The PRC view on the Taiwan issue
In communist China Taiwan’s status as an alleged ‘inalienable part of a historic China’, and as a lingering symbol of China’s historic victimhood, is an unquestionable article of faith and self-evident truth that resonates deeply with an overwhelming number of Chinese citizens, including overseas expats. I have not met any mainland Chinese who thinks or dares to say otherwise as it would result in being classified as unpatriotic, the greatest crime to commit in the ‘China first era’ under Xi. The CCP’s relentless propaganda machine has done its job over the past 70 years.
Taiwan will be the true test of Xi’s repeated claims for ‘a shared human destiny’ and does offer him the best chance to demonstrate his willingness to be really part of a world order based on international law and peaceful co-existence, though he has already dramatically failed this test with respect to Hong Kong. A forceful occupation by the CCP of Taiwan can therefore never be ruled out, no matter how unimaginable, risky or bloody such a communist attack may sound.

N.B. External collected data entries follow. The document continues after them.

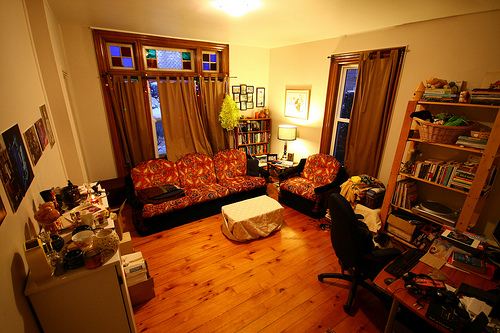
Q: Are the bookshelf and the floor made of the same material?
A: Yes, both the bookshelf and the floor are made of wood.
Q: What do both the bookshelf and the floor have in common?
A: The material, both the bookshelf and the floor are wooden.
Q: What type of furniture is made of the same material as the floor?
A: The bookshelf is made of the same material as the floor.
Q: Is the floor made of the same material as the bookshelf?
A: Yes, both the floor and the bookshelf are made of wood.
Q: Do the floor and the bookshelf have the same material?
A: Yes, both the floor and the bookshelf are made of wood.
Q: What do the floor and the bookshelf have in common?
A: The material, both the floor and the bookshelf are wooden.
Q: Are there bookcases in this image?
A: Yes, there is a bookcase.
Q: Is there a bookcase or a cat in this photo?
A: Yes, there is a bookcase.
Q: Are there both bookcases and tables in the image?
A: Yes, there are both a bookcase and a table.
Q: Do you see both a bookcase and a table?
A: Yes, there are both a bookcase and a table.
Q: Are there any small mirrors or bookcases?
A: Yes, there is a small bookcase.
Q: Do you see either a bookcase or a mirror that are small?
A: Yes, the bookcase is small.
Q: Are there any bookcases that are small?
A: Yes, there is a small bookcase.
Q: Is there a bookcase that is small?
A: Yes, there is a bookcase that is small.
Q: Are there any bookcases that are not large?
A: Yes, there is a small bookcase.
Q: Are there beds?
A: No, there are no beds.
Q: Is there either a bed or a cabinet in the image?
A: No, there are no beds or cabinets.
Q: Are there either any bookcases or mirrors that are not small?
A: No, there is a bookcase but it is small.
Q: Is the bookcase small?
A: Yes, the bookcase is small.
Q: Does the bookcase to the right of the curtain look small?
A: Yes, the bookcase is small.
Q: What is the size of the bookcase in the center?
A: The bookcase is small.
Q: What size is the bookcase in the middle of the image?
A: The bookcase is small.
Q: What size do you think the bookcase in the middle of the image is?
A: The bookcase is small.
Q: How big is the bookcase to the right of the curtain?
A: The bookcase is small.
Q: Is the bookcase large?
A: No, the bookcase is small.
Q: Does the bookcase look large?
A: No, the bookcase is small.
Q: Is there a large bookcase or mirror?
A: No, there is a bookcase but it is small.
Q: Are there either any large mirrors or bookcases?
A: No, there is a bookcase but it is small.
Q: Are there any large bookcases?
A: No, there is a bookcase but it is small.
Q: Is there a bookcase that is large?
A: No, there is a bookcase but it is small.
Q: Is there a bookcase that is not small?
A: No, there is a bookcase but it is small.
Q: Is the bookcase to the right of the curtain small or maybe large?
A: The bookcase is small.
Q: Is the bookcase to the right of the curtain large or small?
A: The bookcase is small.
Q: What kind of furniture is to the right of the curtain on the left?
A: The piece of furniture is a bookcase.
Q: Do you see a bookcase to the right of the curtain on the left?
A: Yes, there is a bookcase to the right of the curtain.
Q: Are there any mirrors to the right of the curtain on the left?
A: No, there is a bookcase to the right of the curtain.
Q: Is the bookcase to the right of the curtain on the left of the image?
A: Yes, the bookcase is to the right of the curtain.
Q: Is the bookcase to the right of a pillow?
A: No, the bookcase is to the right of the curtain.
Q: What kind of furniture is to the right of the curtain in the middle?
A: The piece of furniture is a bookcase.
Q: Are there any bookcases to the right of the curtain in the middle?
A: Yes, there is a bookcase to the right of the curtain.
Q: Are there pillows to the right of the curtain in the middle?
A: No, there is a bookcase to the right of the curtain.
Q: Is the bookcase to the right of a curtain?
A: Yes, the bookcase is to the right of a curtain.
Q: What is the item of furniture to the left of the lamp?
A: The piece of furniture is a bookcase.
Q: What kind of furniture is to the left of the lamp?
A: The piece of furniture is a bookcase.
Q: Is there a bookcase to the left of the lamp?
A: Yes, there is a bookcase to the left of the lamp.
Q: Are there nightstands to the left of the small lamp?
A: No, there is a bookcase to the left of the lamp.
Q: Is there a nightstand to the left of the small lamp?
A: No, there is a bookcase to the left of the lamp.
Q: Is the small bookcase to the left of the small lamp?
A: Yes, the bookcase is to the left of the lamp.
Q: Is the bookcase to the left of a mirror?
A: No, the bookcase is to the left of the lamp.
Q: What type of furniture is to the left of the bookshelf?
A: The piece of furniture is a bookcase.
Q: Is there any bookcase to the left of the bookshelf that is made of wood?
A: Yes, there is a bookcase to the left of the bookshelf.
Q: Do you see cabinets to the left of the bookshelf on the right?
A: No, there is a bookcase to the left of the bookshelf.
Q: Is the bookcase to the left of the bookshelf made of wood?
A: Yes, the bookcase is to the left of the bookshelf.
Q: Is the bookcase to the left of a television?
A: No, the bookcase is to the left of the bookshelf.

A re-unification with Taiwan would constitute the final piece in China’s attempts to overcome the legacy of its “century of humiliation”, the dark period of colonization by foreign powers which the CCP’s propaganda has never stopped reminding its population of. Such a re-unification would provide Xi the additional benefit of getting access to the world’s most advanced technology. But a peaceful re-union is unlikely anytime soon due to the very diverging political trends on both sides of the Taiwan straits.
The battle over Taiwan
As was written by Michael Schuman in The Atlantic; “If Beijing does dare to attack the island, what happens next may well determine whether China or the U.S. reigns supreme in the Pacific. Failure by Washington to stand by Taiwan would potentially unravel the Western alliance system in the region, and destroy American power along with it. The battle over Taiwan may be a Cold War relic, but it will shape the future.” (refer https://www.theatlantic.com/international/archive/2020/10/taiwan-us-china-donald-trump/616657/)

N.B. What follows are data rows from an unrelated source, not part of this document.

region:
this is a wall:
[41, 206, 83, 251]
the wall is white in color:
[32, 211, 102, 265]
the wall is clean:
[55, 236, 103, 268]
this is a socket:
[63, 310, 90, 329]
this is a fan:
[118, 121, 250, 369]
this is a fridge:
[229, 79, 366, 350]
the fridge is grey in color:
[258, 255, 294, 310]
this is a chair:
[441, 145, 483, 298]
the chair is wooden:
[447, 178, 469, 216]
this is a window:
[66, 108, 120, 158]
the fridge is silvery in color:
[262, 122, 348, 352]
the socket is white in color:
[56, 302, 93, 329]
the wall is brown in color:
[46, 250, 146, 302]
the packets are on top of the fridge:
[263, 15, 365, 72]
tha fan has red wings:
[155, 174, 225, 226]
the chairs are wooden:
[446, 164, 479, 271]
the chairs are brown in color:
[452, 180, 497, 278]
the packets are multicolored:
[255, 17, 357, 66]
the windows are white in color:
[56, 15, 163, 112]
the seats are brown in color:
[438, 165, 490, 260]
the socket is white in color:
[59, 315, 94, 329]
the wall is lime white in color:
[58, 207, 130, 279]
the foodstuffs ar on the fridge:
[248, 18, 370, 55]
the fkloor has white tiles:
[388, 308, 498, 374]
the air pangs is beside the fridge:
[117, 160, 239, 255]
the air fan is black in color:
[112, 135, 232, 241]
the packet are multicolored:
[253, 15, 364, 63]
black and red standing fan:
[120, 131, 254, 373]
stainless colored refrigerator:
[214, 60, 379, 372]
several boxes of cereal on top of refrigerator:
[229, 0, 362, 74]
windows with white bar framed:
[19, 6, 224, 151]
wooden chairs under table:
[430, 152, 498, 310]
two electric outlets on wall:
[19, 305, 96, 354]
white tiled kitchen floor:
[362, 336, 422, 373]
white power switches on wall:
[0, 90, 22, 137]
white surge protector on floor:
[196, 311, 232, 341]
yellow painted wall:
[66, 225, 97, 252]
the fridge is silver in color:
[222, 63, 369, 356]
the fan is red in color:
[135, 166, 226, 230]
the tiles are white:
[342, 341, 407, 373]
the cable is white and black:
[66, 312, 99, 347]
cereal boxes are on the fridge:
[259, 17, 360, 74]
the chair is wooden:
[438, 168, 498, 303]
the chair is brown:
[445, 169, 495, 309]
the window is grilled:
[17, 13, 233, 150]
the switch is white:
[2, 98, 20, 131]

Before going to the EU and Washington, the Dutch Minister of Foreign Affairs better revisit his report on the guidelines for the reinforcement of the Dutch and EU cooperation with democratic partners in Asia and prepare a few paragraphs on the relationship with Taiwan and how to deal with the China – Taiwan (sovereignty) issue taking into account all possible scenario’s under Chairman Xi. The Dutch & EU’s inaction following Xi’s trampling of the Sino-British Joint Declaration on Hong Kong should be a stark warning and lesson learned.
Whereas the question who represents the true China has never been answered, the answer to the question who represents a democratic China shouldn’t be too difficult for even Blok to figure out. The Dutch Foreign Minister and his European colleagues must quickly come up with a way of defining a much more cautious approach to economic engagement with the non-democratic PRC, while extending ties with democratic countries – including Taiwan– around the People’s Republic.